I wouldn’t even be thinking about the possibility of a televised suicide, probably, if it weren’t for the example of Bud Dwyer. But there’s something about the zeal with which Craig has been asserting his non-gay-ness that makes me wonder how he will handle the announcement tomorrow. There’s something tense and fractured and brittle about him; he’s lived his whole life in this cage of his own construction, refusing to face the truth. How will he deal with reality? Will he be able to?
If I had to put money on it, I guess I think he’ll just continue the way he has. He’ll assert that he’s not gay, and did nothing wrong, other than the lapse of judgment that led him to plead guilty to the bathroom-incident misdemeanor. More in sorrow than in anger, for the good of the party and the people of Idaho, Nixon-like, he’ll step down. And then he’ll just continue in the closet.

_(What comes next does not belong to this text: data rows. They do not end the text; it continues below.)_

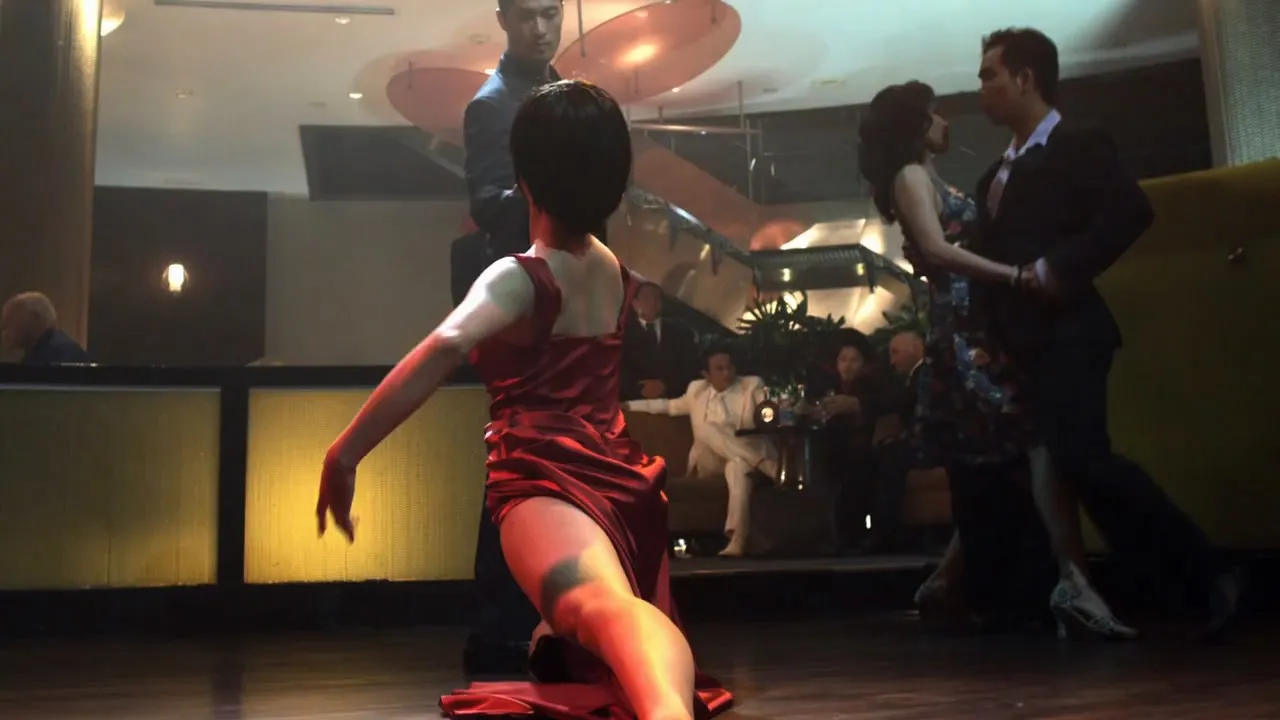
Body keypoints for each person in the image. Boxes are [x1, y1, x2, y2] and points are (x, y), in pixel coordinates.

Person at [316, 80, 731, 720]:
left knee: (596, 609)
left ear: (524, 181)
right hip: (623, 482)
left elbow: (445, 346)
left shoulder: (520, 278)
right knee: (593, 619)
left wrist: (344, 455)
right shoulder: (611, 269)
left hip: (547, 480)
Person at [974, 27, 1243, 639]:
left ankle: (1211, 571)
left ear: (1026, 78)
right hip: (1019, 345)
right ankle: (1178, 588)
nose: (981, 86)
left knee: (1084, 460)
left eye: (990, 74)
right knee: (1068, 469)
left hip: (1071, 332)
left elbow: (1131, 211)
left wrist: (1057, 267)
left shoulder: (1079, 143)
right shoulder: (994, 173)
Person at [858, 80, 1135, 639]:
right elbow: (936, 249)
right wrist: (1012, 276)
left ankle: (951, 580)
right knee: (1034, 441)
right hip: (966, 332)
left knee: (1008, 454)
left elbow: (935, 251)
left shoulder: (922, 176)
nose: (945, 123)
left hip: (975, 326)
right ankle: (1072, 582)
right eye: (934, 115)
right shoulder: (911, 175)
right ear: (915, 125)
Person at [458, 0, 568, 674]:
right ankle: (501, 625)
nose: (541, 28)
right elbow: (487, 205)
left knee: (554, 458)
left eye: (551, 13)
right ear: (503, 18)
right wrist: (559, 195)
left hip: (562, 292)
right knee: (519, 456)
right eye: (528, 15)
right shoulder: (491, 103)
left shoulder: (568, 95)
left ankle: (538, 619)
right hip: (525, 298)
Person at [625, 344, 777, 557]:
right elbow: (667, 406)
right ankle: (767, 465)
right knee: (707, 429)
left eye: (730, 367)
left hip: (740, 458)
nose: (727, 373)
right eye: (719, 369)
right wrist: (628, 406)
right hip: (709, 461)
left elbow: (769, 412)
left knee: (738, 467)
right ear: (706, 374)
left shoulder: (751, 386)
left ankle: (738, 539)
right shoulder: (697, 391)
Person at [620, 281, 699, 401]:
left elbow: (691, 369)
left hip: (674, 401)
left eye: (657, 298)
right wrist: (639, 389)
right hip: (632, 401)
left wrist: (666, 386)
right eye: (646, 298)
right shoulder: (622, 334)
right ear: (635, 303)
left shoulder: (682, 332)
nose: (652, 303)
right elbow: (616, 371)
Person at [1, 292, 90, 365]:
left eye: (11, 319)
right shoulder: (40, 354)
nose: (3, 326)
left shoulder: (57, 357)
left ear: (35, 318)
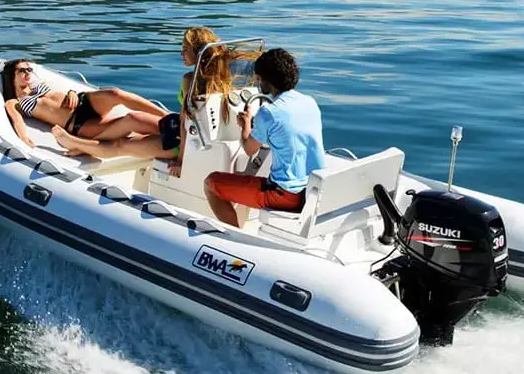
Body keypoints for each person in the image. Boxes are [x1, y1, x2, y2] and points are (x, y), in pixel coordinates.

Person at [51, 27, 232, 166]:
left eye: (186, 49)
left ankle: (77, 144)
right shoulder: (223, 80)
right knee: (132, 118)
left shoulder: (189, 81)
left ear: (198, 53)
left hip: (184, 143)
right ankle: (88, 143)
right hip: (185, 131)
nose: (181, 54)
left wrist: (181, 159)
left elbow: (187, 125)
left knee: (121, 145)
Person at [203, 48, 325, 228]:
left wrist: (245, 126)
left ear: (268, 80)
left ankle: (235, 238)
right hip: (313, 189)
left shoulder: (268, 112)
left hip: (285, 195)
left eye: (258, 79)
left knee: (211, 183)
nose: (258, 83)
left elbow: (249, 149)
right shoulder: (310, 102)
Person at [2, 59, 167, 148]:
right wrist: (23, 139)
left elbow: (57, 94)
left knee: (115, 93)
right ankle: (171, 135)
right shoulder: (14, 102)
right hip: (77, 123)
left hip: (84, 101)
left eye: (29, 69)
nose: (27, 73)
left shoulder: (37, 85)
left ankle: (167, 116)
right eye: (22, 70)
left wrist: (72, 93)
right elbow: (17, 120)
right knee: (131, 120)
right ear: (12, 76)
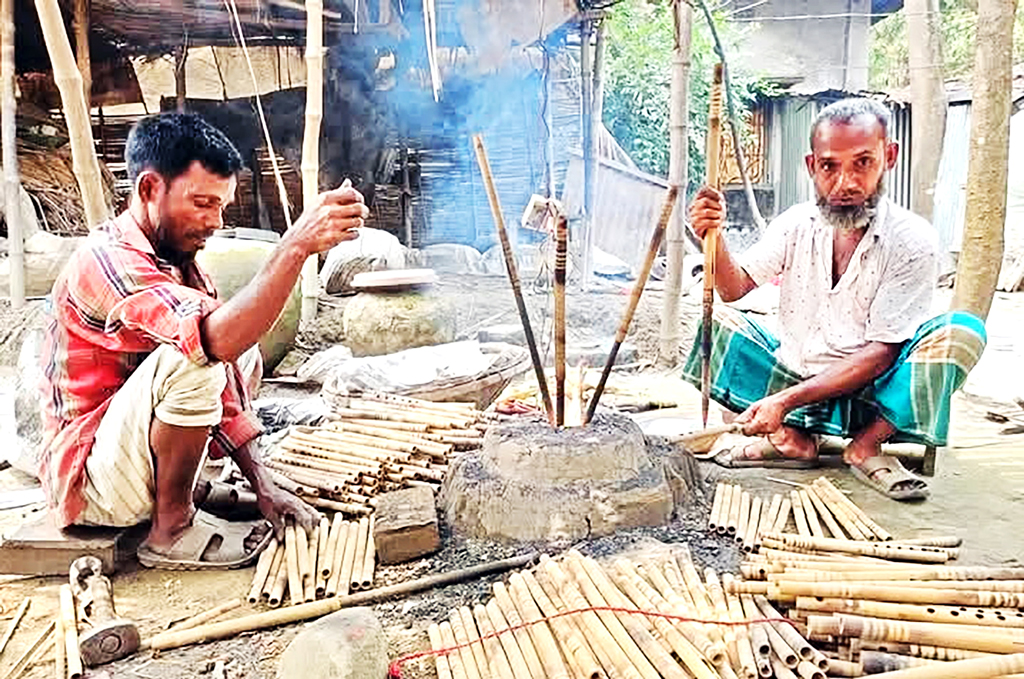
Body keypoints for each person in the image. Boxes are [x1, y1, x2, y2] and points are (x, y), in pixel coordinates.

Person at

But there’s that self-loathing, that mental illness, that underlies the choice to stay in the closet, and it just makes me nervous. And then there’s the Idaho factor, and his military service.
Sigh. Maybe this sense of dread I’m feeling is Stanley Kubrick’s (and Matthew Modine’s, and Vincent D’Onofrio’s) fault.
Update: So, I’m not the only one who’s anxious about this: blacktygrrrr, commenter Harold on this Rolling Stone item, and this copy-and-pasted version of the same comment in the Boise Weekly.
Later update: Whew. Resignation announced, still alive, still in the closet.